I know what it's like to be the stepchild in a house where your "new mom" despises your mother and transfers that to you. It hurts... like hell.

And if you're gonna be with someone with kids, then you have to pull out every ounce of maturity you can muster...and be a positive in that child's life.

This is just tew much. It sounds like the kinda "love" that would eventually try to alienate that child from her father... or worse
 
The thing that stuck out to me was that the wife felt some type of way that her stepdaughter talked about her own mother!? Like the hell!? She threw away that child’s memories of her mom and that’s all she even had was memories! I’m fuming over here.

If I was that stepdaughter, I would beat her ass into a pulp, pregnant or not. Her husband needs to divorce her immediately. For her to come in and have the absolute gall to throw away this family’s pictures like this man didn’t share a child with her is just disgusting. She cannot erase that part of that man’s life! Every time he looks at his daughter, he will be reminded of his wife! She really should just leave but I know he will first because I know it’s hard for them both to even look at her.
 
She should have boxed everything up and put it in storage- you shouldn't throw out someone's past like that, especially if they have children who might want to see those pictures one day.

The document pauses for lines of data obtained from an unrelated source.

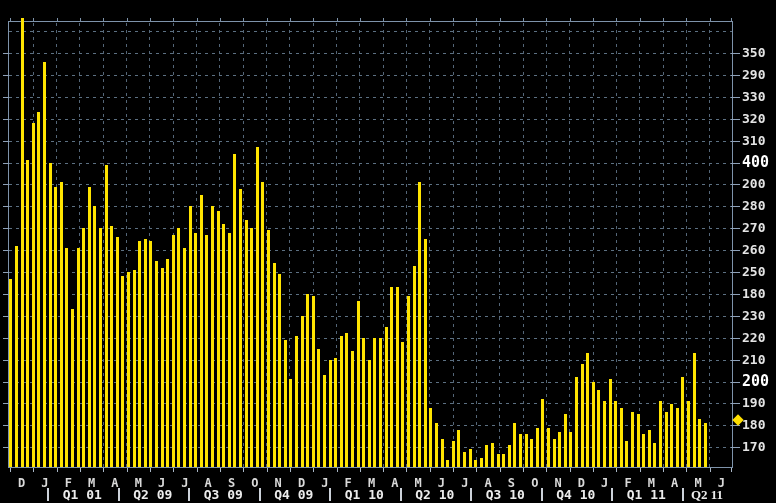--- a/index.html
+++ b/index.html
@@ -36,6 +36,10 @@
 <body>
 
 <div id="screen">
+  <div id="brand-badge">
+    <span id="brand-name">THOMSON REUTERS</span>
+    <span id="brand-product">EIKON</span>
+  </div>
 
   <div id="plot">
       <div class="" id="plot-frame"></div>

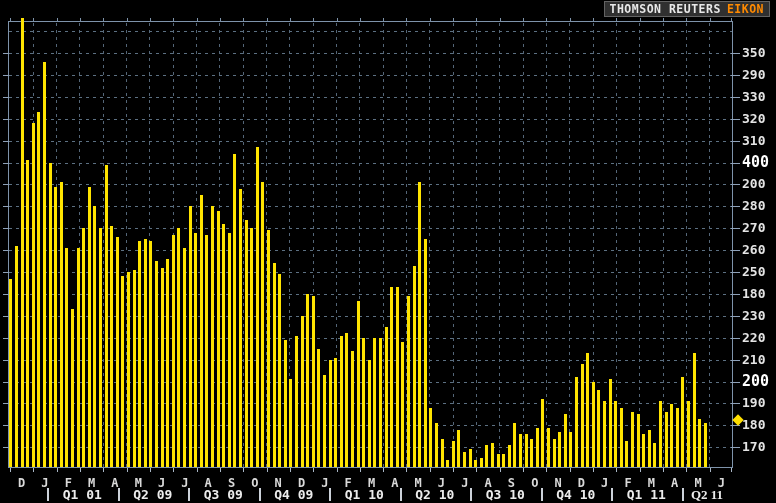--- a/index.html
+++ b/index.html
@@ -261,7 +261,7 @@
     <div class="ylab" style="top: 308.89px;">230</div>
     <div class="ytick" style="left: 731px; width: 9px; top: 337.79px;"></div>
     <div class="ytick" style="left: 3px; width: 6px; top: 337.79px;"></div>
-    <div class="ylab" style="top: 330.79px;">220</div>
+    <div class="ylab" style="top: 330.79px;">110</div>
     <div class="ytick" style="left: 731px; width: 9px; top: 359.69px;"></div>
     <div class="ytick" style="left: 3px; width: 6px; top: 359.69px;"></div>
     <div class="ylab" style="top: 352.69px;">210</div>

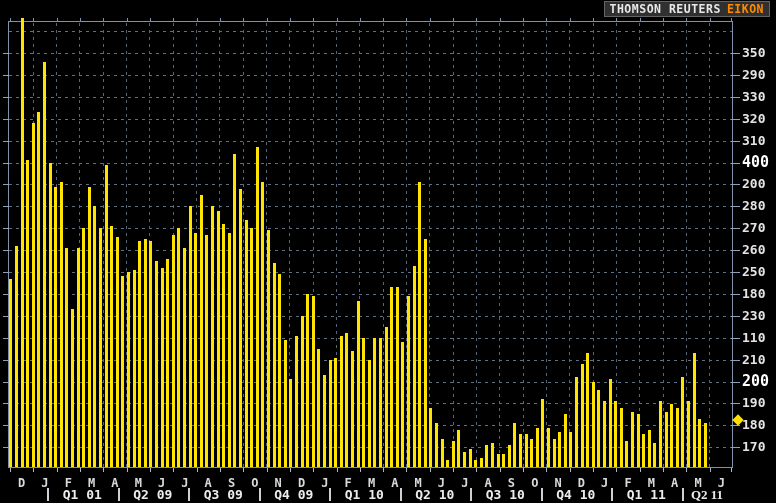--- a/index.html
+++ b/index.html
@@ -391,7 +391,7 @@
     <div class="qsep" style="left: 611px;"></div>
     <div class="qlab" style="left: 611.25px;">Q1 11</div>
     <div class="qsep" style="left: 681.5px;"></div>
-    <div class="qlab" style="left: 672px; font-family: Liberation Serif, serif;">Q2 11</div>
+    <div class="qlab" style="left: 672px;">Q2 11</div>
     <div class="" id="value-diamond" style="left: 734px; top: 415.915px; background: rgb(255, 223, 0);"></div>
   </div>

And we only have her word that the husband and his family kept talking about the dead wife and making her uncomfortable. For all we know it could have been brief statements like 'Remember when Tamika brought that potato salad to the family reunion' or 'Tamika's daughter looks just like her mom at that age.' I wouldn't put it past her to lie to create more sympathy for herself.
 
She should have boxed everything up and put it in storage- you shouldn't throw out someone's past like that, especially if they have children who might want to see those pictures one day.

And we only have her word that the husband and his family kept talking about the dead wife and making her uncomfortable. For all we know it could have been brief statements like 'Remember when Tamika brought that potato salad to the family reunion' or 'Tamika's daughter looks just like her mom at that age.' I wouldn't put it past her to lie to create more sympathy for herself.
Yet she failed miserably because not one comment was sympathetic. Stupid stupid.